BEGIN Given data

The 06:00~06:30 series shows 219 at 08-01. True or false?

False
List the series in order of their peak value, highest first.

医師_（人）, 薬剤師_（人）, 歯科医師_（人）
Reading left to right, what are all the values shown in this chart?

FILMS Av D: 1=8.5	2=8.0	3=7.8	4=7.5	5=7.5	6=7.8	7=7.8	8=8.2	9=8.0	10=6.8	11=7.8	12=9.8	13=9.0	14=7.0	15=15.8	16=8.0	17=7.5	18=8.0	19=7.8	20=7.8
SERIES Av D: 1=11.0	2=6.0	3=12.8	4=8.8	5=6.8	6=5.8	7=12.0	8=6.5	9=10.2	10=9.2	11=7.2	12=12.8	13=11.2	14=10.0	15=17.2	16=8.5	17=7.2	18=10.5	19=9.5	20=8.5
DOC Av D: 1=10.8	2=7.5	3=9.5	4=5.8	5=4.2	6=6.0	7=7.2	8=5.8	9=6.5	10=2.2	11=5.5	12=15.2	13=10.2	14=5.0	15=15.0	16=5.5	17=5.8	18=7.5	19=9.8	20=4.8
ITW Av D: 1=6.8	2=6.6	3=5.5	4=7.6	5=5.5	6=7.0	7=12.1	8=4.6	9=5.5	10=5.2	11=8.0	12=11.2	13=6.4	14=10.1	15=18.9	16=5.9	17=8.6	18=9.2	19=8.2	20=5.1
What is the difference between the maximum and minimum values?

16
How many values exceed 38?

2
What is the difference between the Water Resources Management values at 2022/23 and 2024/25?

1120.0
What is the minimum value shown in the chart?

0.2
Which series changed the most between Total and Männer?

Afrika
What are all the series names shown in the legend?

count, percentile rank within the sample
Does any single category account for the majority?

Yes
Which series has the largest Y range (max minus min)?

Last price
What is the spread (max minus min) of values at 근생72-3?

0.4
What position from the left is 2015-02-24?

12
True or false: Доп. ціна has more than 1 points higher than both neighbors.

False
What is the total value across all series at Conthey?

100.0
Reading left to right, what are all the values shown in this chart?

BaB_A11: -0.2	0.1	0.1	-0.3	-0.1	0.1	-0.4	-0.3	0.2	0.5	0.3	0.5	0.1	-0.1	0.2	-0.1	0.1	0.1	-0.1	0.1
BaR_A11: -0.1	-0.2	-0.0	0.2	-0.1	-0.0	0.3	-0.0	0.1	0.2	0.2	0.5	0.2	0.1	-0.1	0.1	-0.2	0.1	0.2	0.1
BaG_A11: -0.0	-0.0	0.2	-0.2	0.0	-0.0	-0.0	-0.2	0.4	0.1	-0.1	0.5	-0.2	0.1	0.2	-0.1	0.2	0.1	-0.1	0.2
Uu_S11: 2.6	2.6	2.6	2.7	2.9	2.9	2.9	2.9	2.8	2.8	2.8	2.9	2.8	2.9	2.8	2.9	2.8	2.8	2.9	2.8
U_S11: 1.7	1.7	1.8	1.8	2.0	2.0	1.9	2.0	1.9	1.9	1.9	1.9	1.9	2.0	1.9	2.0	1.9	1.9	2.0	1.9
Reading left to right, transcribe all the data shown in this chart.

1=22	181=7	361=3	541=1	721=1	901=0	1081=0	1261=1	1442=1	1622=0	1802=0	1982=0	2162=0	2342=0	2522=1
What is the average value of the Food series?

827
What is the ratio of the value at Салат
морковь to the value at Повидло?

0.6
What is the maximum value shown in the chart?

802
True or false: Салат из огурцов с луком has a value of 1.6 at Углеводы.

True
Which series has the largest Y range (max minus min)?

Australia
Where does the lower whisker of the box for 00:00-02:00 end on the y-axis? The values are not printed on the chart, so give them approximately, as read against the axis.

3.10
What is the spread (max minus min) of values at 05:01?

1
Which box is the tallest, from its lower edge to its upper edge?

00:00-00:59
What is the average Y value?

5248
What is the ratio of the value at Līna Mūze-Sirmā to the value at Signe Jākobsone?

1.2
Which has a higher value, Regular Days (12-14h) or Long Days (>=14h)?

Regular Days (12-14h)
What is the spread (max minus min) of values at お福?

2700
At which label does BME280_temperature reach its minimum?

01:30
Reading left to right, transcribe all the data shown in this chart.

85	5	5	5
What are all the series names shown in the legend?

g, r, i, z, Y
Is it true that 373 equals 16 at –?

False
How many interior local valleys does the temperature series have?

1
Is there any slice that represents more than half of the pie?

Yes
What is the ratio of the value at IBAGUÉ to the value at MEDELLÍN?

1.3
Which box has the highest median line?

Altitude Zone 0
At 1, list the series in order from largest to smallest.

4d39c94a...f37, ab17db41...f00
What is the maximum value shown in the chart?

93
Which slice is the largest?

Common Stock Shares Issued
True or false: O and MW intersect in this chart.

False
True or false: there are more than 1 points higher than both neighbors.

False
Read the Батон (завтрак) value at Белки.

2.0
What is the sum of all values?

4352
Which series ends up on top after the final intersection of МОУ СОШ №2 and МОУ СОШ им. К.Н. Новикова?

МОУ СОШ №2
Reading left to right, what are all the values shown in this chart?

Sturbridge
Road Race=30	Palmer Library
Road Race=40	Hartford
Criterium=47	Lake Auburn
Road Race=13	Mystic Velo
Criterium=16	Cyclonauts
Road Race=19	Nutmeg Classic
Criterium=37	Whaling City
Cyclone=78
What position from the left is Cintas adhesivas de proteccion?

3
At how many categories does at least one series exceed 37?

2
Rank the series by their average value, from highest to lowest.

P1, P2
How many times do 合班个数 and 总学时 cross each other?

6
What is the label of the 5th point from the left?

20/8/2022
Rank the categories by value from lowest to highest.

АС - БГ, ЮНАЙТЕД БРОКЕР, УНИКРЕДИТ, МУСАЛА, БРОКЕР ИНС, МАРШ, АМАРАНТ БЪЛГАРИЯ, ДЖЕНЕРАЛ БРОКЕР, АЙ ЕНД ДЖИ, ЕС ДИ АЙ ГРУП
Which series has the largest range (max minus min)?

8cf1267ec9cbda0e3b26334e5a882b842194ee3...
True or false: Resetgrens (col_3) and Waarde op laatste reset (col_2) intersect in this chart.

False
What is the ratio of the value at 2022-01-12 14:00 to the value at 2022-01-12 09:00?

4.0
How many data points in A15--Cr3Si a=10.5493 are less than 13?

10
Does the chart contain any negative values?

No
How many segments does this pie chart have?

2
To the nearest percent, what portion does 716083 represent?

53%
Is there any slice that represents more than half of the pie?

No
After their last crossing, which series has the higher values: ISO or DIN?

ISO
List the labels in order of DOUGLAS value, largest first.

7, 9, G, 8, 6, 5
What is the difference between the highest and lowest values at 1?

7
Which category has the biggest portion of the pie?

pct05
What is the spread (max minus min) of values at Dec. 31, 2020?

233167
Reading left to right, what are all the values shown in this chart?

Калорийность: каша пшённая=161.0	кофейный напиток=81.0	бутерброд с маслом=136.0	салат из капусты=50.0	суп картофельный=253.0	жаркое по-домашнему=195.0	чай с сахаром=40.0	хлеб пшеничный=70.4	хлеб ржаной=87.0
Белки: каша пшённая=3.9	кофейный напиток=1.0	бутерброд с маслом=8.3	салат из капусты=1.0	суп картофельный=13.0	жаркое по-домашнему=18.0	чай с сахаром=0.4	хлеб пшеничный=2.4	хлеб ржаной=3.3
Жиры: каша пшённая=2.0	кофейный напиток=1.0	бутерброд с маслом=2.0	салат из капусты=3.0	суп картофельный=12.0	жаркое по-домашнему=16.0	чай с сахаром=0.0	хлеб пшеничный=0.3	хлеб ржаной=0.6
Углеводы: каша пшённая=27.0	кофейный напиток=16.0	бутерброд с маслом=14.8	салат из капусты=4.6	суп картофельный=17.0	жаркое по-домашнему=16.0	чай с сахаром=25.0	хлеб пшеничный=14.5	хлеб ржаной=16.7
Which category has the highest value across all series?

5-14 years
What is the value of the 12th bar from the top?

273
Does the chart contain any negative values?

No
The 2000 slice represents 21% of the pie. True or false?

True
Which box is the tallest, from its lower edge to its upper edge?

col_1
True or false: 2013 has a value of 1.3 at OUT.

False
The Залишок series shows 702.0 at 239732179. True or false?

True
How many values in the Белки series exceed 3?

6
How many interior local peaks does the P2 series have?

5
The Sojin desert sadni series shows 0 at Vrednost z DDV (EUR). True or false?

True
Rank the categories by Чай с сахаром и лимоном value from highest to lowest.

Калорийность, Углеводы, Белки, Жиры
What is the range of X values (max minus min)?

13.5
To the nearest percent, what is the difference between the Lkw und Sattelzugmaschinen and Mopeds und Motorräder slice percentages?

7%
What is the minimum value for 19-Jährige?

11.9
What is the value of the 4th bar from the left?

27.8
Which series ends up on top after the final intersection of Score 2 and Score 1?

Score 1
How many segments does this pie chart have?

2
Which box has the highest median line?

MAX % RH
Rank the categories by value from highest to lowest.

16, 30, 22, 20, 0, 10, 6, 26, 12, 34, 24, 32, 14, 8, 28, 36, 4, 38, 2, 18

END Given data

## Your goal
State how many lines in the records above contain the string "домашнему". Reply with the number only.

## Answer space
4